**Your objective:**
An exact copy is needed of the lines from the line holding "Haematological | 52 |" through the final line of the listing below, both included.

═══ Input data

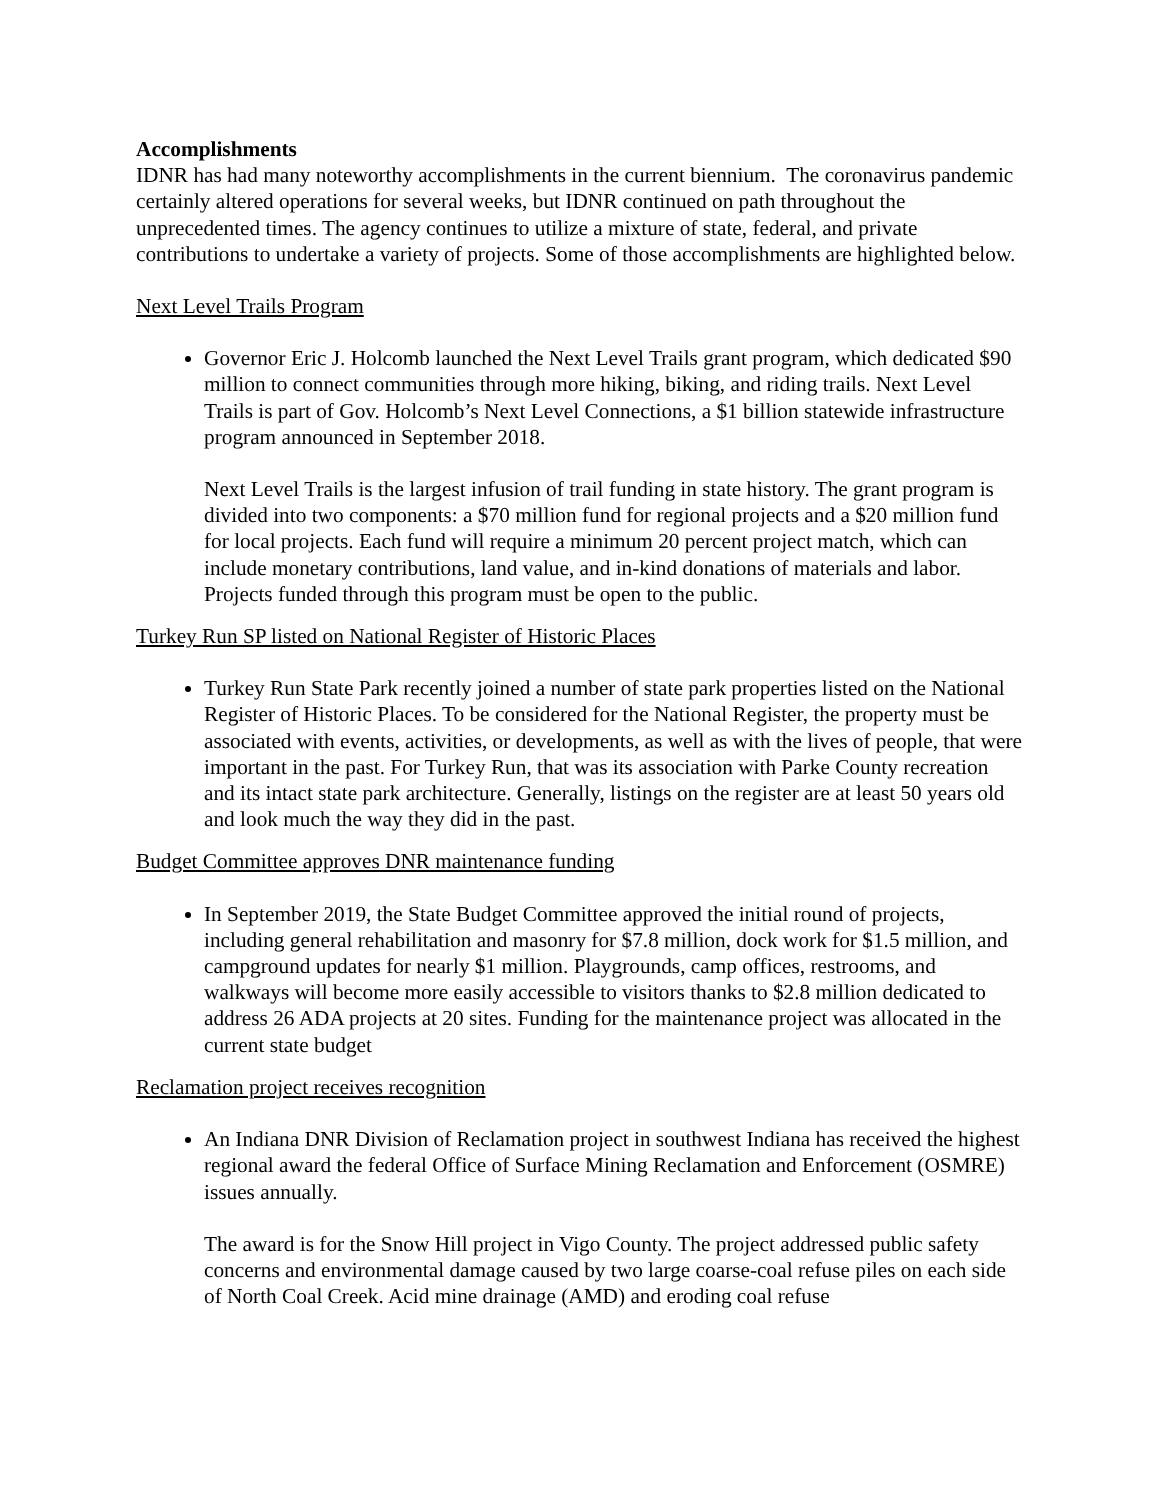Accomplishments
IDNR has had many noteworthy accomplishments in the current biennium. The coronavirus pandemic certainly altered operations for several weeks, but IDNR continued on path throughout the unprecedented times. The agency continues to utilize a mixture of state, federal, and private contributions to undertake a variety of projects. Some of those accomplishments are highlighted below.
Next Level Trails Program
Governor Eric J. Holcomb launched the Next Level Trails grant program, which dedicated $90 million to connect communities through more hiking, biking, and riding trails. Next Level Trails is part of Gov. Holcomb’s Next Level Connections, a $1 billion statewide infrastructure program announced in September 2018.
Next Level Trails is the largest infusion of trail funding in state history. The grant program is divided into two components: a $70 million fund for regional projects and a $20 million fund for local projects. Each fund will require a minimum 20 percent project match, which can include monetary contributions, land value, and in-kind donations of materials and labor. Projects funded through this program must be open to the public.
Turkey Run SP listed on National Register of Historic Places
Turkey Run State Park recently joined a number of state park properties listed on the National Register of Historic Places. To be considered for the National Register, the property must be associated with events, activities, or developments, as well as with the lives of people, that were important in the past. For Turkey Run, that was its association with Parke County recreation and its intact state park architecture. Generally, listings on the register are at least 50 years old and look much the way they did in the past.
Budget Committee approves DNR maintenance funding
In September 2019, the State Budget Committee approved the initial round of projects, including general rehabilitation and masonry for $7.8 million, dock work for $1.5 million, and campground updates for nearly $1 million. Playgrounds, camp offices, restrooms, and walkways will become more easily accessible to visitors thanks to $2.8 million dedicated to address 26 ADA projects at 20 sites. Funding for the maintenance project was allocated in the current state budget
Reclamation project receives recognition
An Indiana DNR Division of Reclamation project in southwest Indiana has received the highest regional award the federal Office of Surface Mining Reclamation and Enforcement (OSMRE) issues annually.
The award is for the Snow Hill project in Vigo County. The project addressed public safety concerns and environmental damage caused by two large coarse-coal refuse piles on each side of North Coal Creek. Acid mine drainage (AMD) and eroding coal refuse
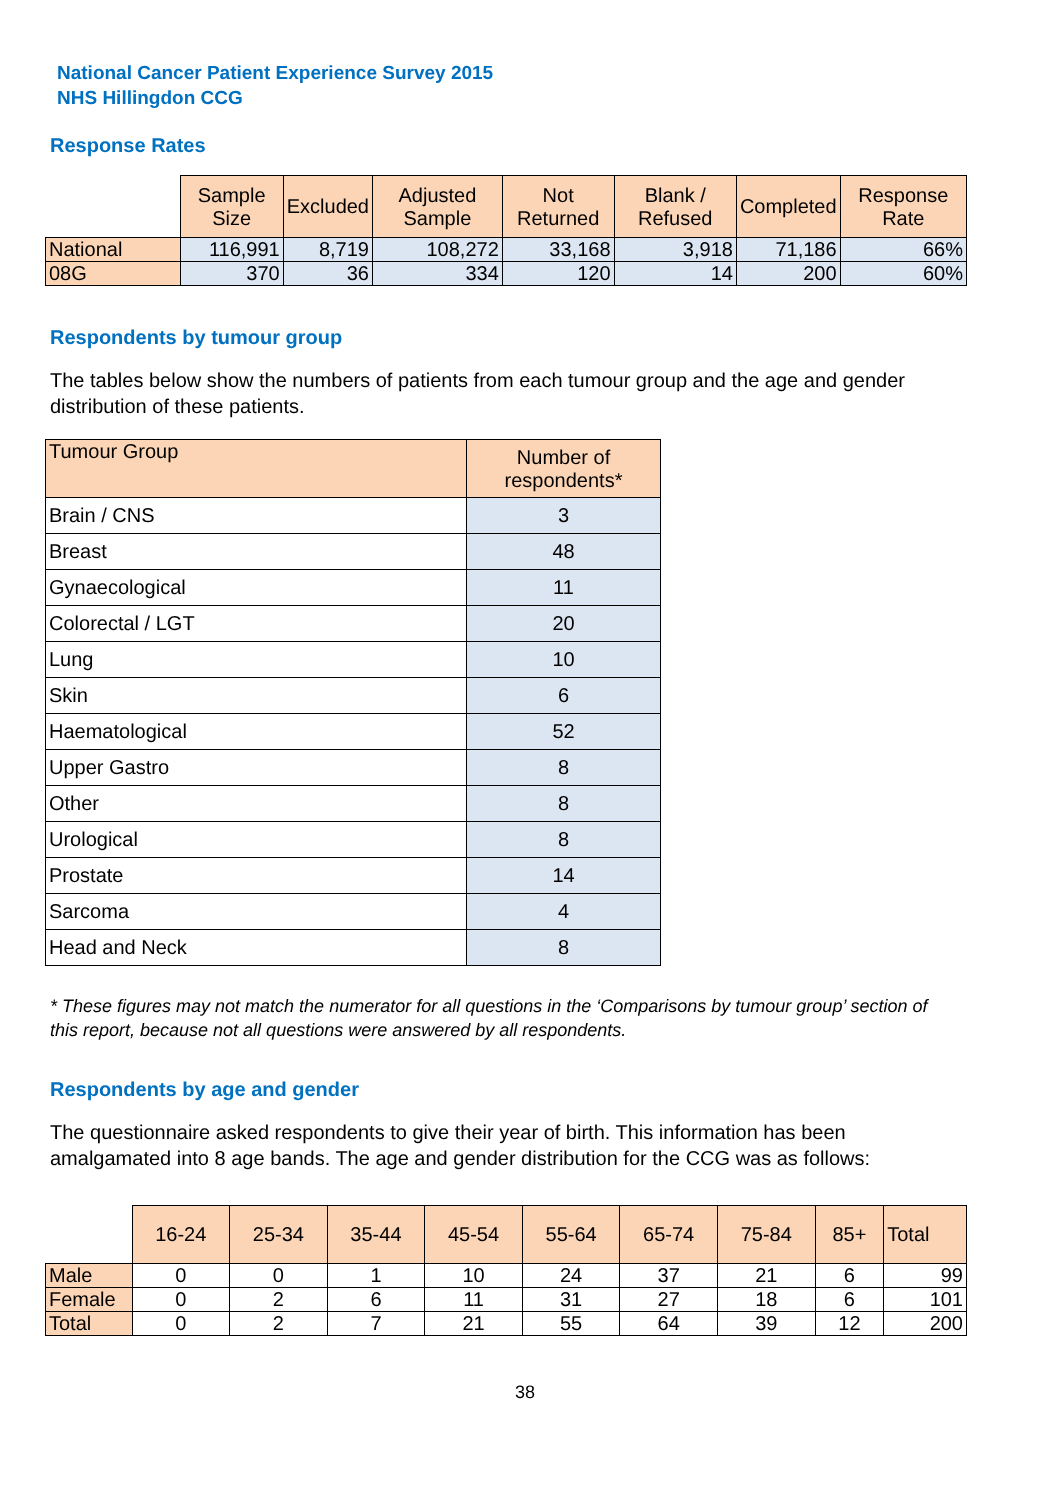National Cancer Patient Experience Survey 2015
NHS Hillingdon CCG
Response Rates
| | Sample Size | Excluded | Adjusted Sample | Not Returned | Blank / Refused | Completed | Response Rate |
| --- | --- | --- | --- | --- | --- | --- | --- |
| National | 116,991 | 8,719 | 108,272 | 33,168 | 3,918 | 71,186 | 66% |
| 08G | 370 | 36 | 334 | 120 | 14 | 200 | 60% |
Respondents by tumour group
The tables below show the numbers of patients from each tumour group and the age and gender distribution of these patients.
| Tumour Group | Number of respondents* |
| --- | --- |
| Brain / CNS | 3 |
| Breast | 48 |
| Gynaecological | 11 |
| Colorectal / LGT | 20 |
| Lung | 10 |
| Skin | 6 |
| Haematological | 52 |
| Upper Gastro | 8 |
| Other | 8 |
| Urological | 8 |
| Prostate | 14 |
| Sarcoma | 4 |
| Head and Neck | 8 |
* These figures may not match the numerator for all questions in the ‘Comparisons by tumour group’ section of this report, because not all questions were answered by all respondents.
Respondents by age and gender
The questionnaire asked respondents to give their year of birth. This information has been amalgamated into 8 age bands. The age and gender distribution for the CCG was as follows:
| | 16-24 | 25-34 | 35-44 | 45-54 | 55-64 | 65-74 | 75-84 | 85+ | Total |
| --- | --- | --- | --- | --- | --- | --- | --- | --- | --- |
| Male | 0 | 0 | 1 | 10 | 24 | 37 | 21 | 6 | 99 |
| Female | 0 | 2 | 6 | 11 | 31 | 27 | 18 | 6 | 101 |
| Total | 0 | 2 | 7 | 21 | 55 | 64 | 39 | 12 | 200 |
38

══════

**Exercise solution:**
| Haematological | 52 |
| Upper Gastro | 8 |
| Other | 8 |
| Urological | 8 |
| Prostate | 14 |
| Sarcoma | 4 |
| Head and Neck | 8 |
* These figures may not match the numerator for all questions in the ‘Comparisons by tumour group’ section of this report, because not all questions were answered by all respondents.
Respondents by age and gender
The questionnaire asked respondents to give their year of birth. This information has been amalgamated into 8 age bands. The age and gender distribution for the CCG was as follows:
| | 16-24 | 25-34 | 35-44 | 45-54 | 55-64 | 65-74 | 75-84 | 85+ | Total |
| --- | --- | --- | --- | --- | --- | --- | --- | --- | --- |
| Male | 0 | 0 | 1 | 10 | 24 | 37 | 21 | 6 | 99 |
| Female | 0 | 2 | 6 | 11 | 31 | 27 | 18 | 6 | 101 |
| Total | 0 | 2 | 7 | 21 | 55 | 64 | 39 | 12 | 200 |
38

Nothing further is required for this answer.